══ Text excerpt

Rexroth on Twain, Patchen & D.H. Lawrence

Anna Balint epistolaris at freemail.hu
Tue Mar 12 13:41:42 CET 2002


From: "Bureau of Public Secrets" <knabb at slip.net>

"There is a lot of bullshit in Lawrence, Miller, or Patchen --
but their enemies are my enemies." (Rexroth)
Three new Rexroth essays are now online at the BPS website --
MARK TWAIN
http://www.bopsecrets.org/rexroth/essays/twain.htm
"It was the official culture which was schizophrenic, not Mark Twain. The
whole meaning of Mark Twain is that he 'saw life steadily and saw it
whole'... If Baudelaire was the greatest poet of the capitalist epoch...
Mark Twain wrote its saga, its prose Iliad and Odyssey."
POETRY, REGENERATION, AND D.H. LAWRENCE
http://www.bopsecrets.org/rexroth/essays/lawrence.htm
"Lawrence did not try to mislead himself with false promises, imaginary
guarantees... Communion and oblivion, sex and death, the mystery can be
revealed -- but it can be revealed only as totally inexplicable. Lawrence
never succumbed to the temptation to try to do more. He succeeded in what he
did do."

════

▶ **Instruction 1**
List every line in the entries that contains the string "newSketch".
The Rexroth post and the entries come from separate sources.

══ Available data

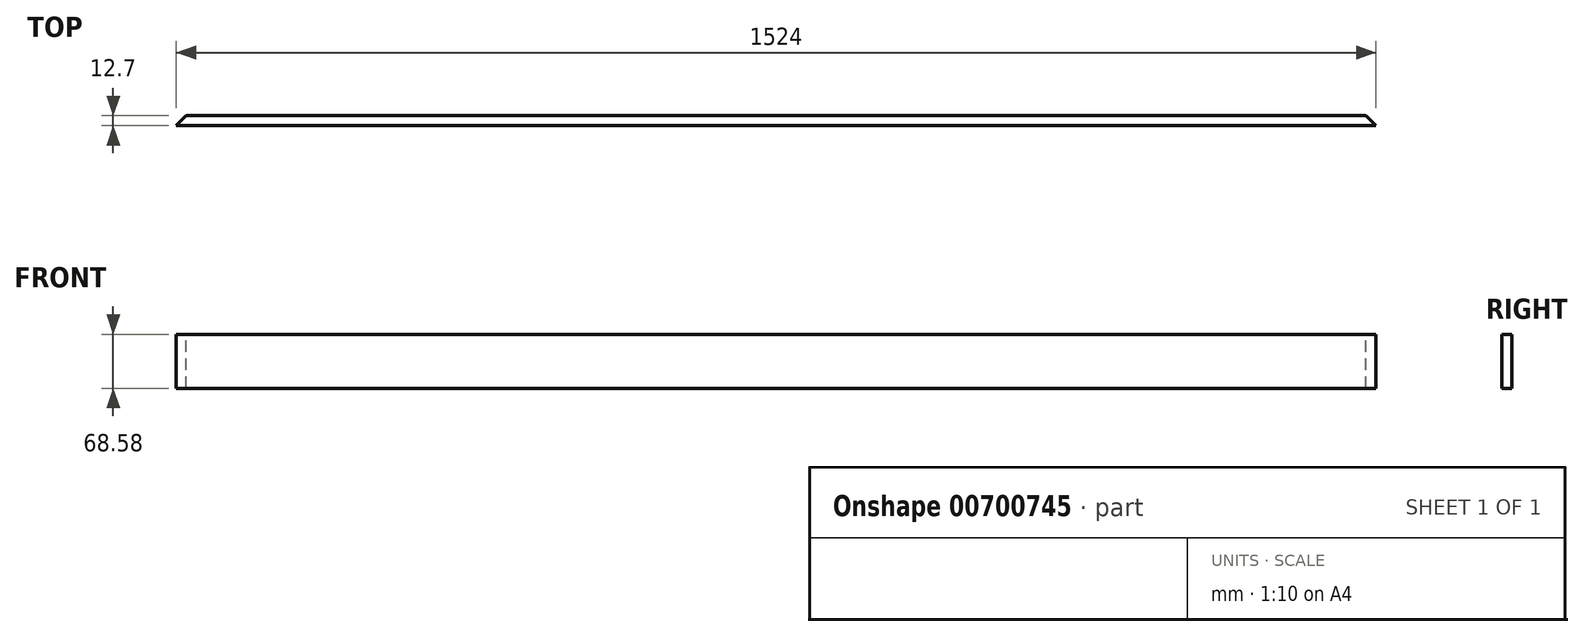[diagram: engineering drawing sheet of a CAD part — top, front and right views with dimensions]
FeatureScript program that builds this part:
annotation { "Feature Type Name" : "Feature", "Feature Type Description" : "" }
export const myFeature = defineFeature(function(context is Context, id is Id, definition is map)
    precondition{}
    {
        {
            var Q0;
            Q0=qCreatedBy(makeId("Front.planeOp"),FACE);
            var sketch = newSketch(context, id + "F0", { "sketchPlane" : qUnion([Q0])});
            skLineSegment(sketch, "E0.bottom", {"start": v(0, 0) * mm, "end": v(1524, 0) * mm});
            skLineSegment(sketch, "E0.top", {"start": v(0, 68.58) * mm, "end": v(1524, 68.58) * mm});
            skLineSegment(sketch, "E0.left", {"start": v(0, 0) * mm, "end": v(0, 68.58) * mm});
            skLineSegment(sketch, "E0.right", {"start": v(1524, 0) * mm, "end": v(1524, 68.58) * mm});
            skSolve(sketch);
        }
        {
            var Q0;
            Q0 = qSketchRegion(id + "F0", true);
            extrude(context, id + "F1", {"entities" : qUnion([Q0]), "depth" : 12.7 * mm, "offsetDistance" : 25.4 * mm});
        }
        {
            var Q0;
            Q0=makeQuery(id+"F1.opExtrude","SWEPT_FACE",FACE,{"disambiguationData":[OSD([sQuery(id+"F0.wireOp",EDGE,"E0.top")])]});
            var sketch = newSketch(context, id + "F2", { "sketchPlane" : qUnion([Q0])});
            skLineSegment(sketch, "E1", {"start": v(0, -12.7) * mm, "end": v(0, 0) * mm});
            skLineSegment(sketch, "E2", {"start": v(0, 0) * mm, "end": v(12.7, 0) * mm});
            skLineSegment(sketch, "E3", {"start": v(12.7, 0) * mm, "end": v(0, -12.7) * mm});
            skLineSegment(sketch, "E4", {"start": v(1524, -12.7) * mm, "end": v(1511.3, 0) * mm});
            skLineSegment(sketch, "E5", {"start": v(1511.3, 0) * mm, "end": v(1524, 0) * mm});
            skLineSegment(sketch, "E6", {"start": v(1524, 0) * mm, "end": v(1524, -12.7) * mm});
            skSolve(sketch);
        }
        {
            var Q0;
            Q0 = qSketchRegion(id + "F2", true);
            extrude(context, id + "F3", {"entities" : qUnion([Q0]), "operationType" : NewBodyOperationType.REMOVE, "endBound" : BoundingType.THROUGH_ALL, "oppositeDirection" : true, "depth" : 25.4 * mm, "offsetDistance" : 25.4 * mm});
        }
    });
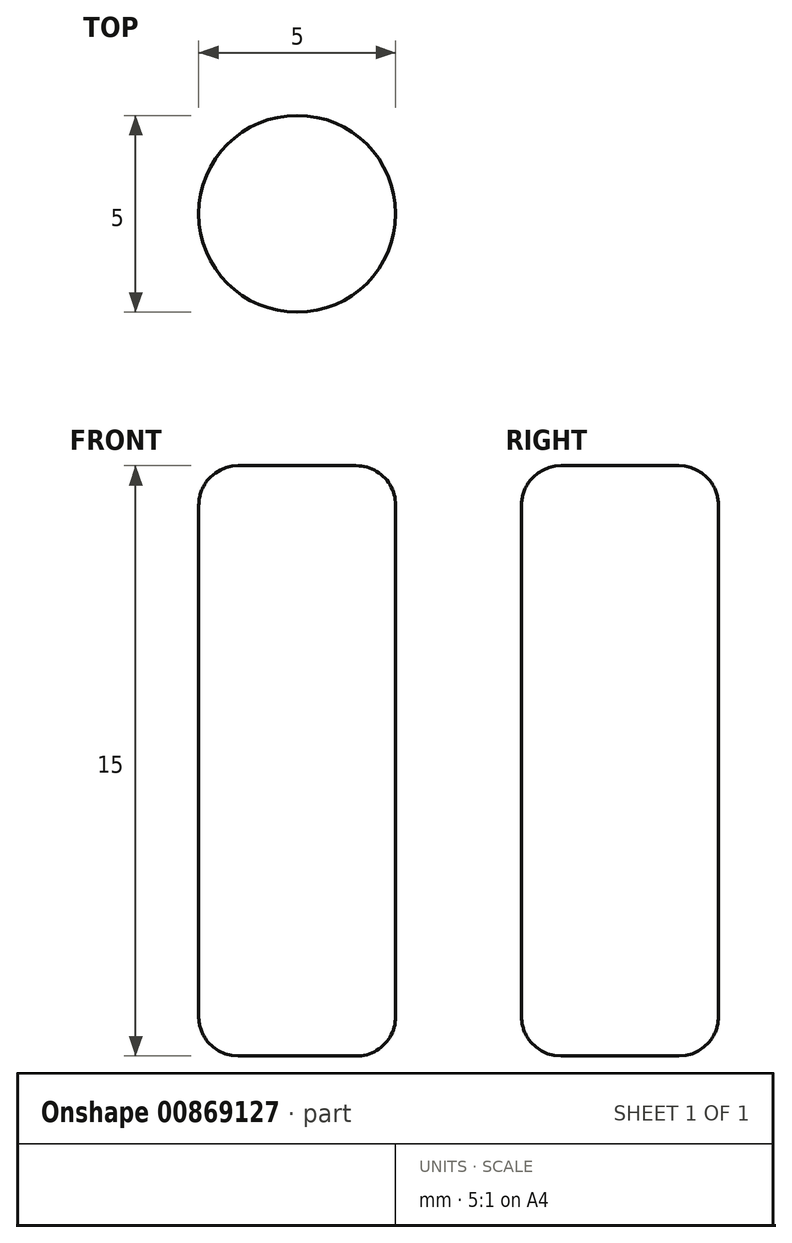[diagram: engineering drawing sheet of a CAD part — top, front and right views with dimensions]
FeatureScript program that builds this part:
annotation { "Feature Type Name" : "Feature", "Feature Type Description" : "" }
export const myFeature = defineFeature(function(context is Context, id is Id, definition is map)
    precondition{}
    {
        {
            var Q0;
            Q0=qCreatedBy(makeId("Top.planeOp"),FACE);
            var sketch = newSketch(context, id + "F0", { "sketchPlane" : qUnion([Q0]), "disableImprinting" : false});
            skCircle(sketch, "E0", {"center": v(0, 0) * mm, "radius": 2.5 * mm});
            skSolve(sketch);
        }
        {
            var Q0;
            Q0 = qSketchRegion(id + "F0", true);
            extrude(context, id + "F1", {"entities" : qUnion([Q0]), "flatOperationType" : FlatOperationType.REMOVE, "depth" : 15 * mm, "offsetDistance" : 25 * mm, "startOffsetBound" : StartOffsetType.BLIND, "startOffsetDistance" : 25 * mm, "symmetric" : true, "domain" : OperationDomain.MODEL});
        }
        {
            var Q0;
            Q0=makeQuery(id+"F1.opExtrude","SWEPT_FACE",FACE,{"disambiguationData":[OSD([sQuery(id+"F0.wireOp",EDGE,"E0")])]});
            fillet(context, id + "F2", {"entities" : qUnion([Q0]), "radius" : 1 * mm, "tangentPropagation" : true, "allowEdgeOverflow" : false});
        }
    });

════

▶ **Instruction 2**
Repeat the Rexroth post above in full, with nothing changed.

▶ **Finished answer 1**
            var sketch = newSketch(context, id + "F0", { "sketchPlane" : qUnion([Q0])});
            var sketch = newSketch(context, id + "F2", { "sketchPlane" : qUnion([Q0])});
            var sketch = newSketch(context, id + "F0", { "sketchPlane" : qUnion([Q0]), "disableImprinting" : false});

▶ **Finished answer 2**
Rexroth on Twain, Patchen & D.H. Lawrence

Anna Balint epistolaris at freemail.hu
Tue Mar 12 13:41:42 CET 2002


From: "Bureau of Public Secrets" <knabb at slip.net>

"There is a lot of bullshit in Lawrence, Miller, or Patchen --
but their enemies are my enemies." (Rexroth)
Three new Rexroth essays are now online at the BPS website --
MARK TWAIN
http://www.bopsecrets.org/rexroth/essays/twain.htm
"It was the official culture which was schizophrenic, not Mark Twain. The
whole meaning of Mark Twain is that he 'saw life steadily and saw it
whole'... If Baudelaire was the greatest poet of the capitalist epoch...
Mark Twain wrote its saga, its prose Iliad and Odyssey."
POETRY, REGENERATION, AND D.H. LAWRENCE
http://www.bopsecrets.org/rexroth/essays/lawrence.htm
"Lawrence did not try to mislead himself with false promises, imaginary
guarantees... Communion and oblivion, sex and death, the mystery can be
revealed -- but it can be revealed only as totally inexplicable. Lawrence
never succumbed to the temptation to try to do more. He succeeded in what he
did do."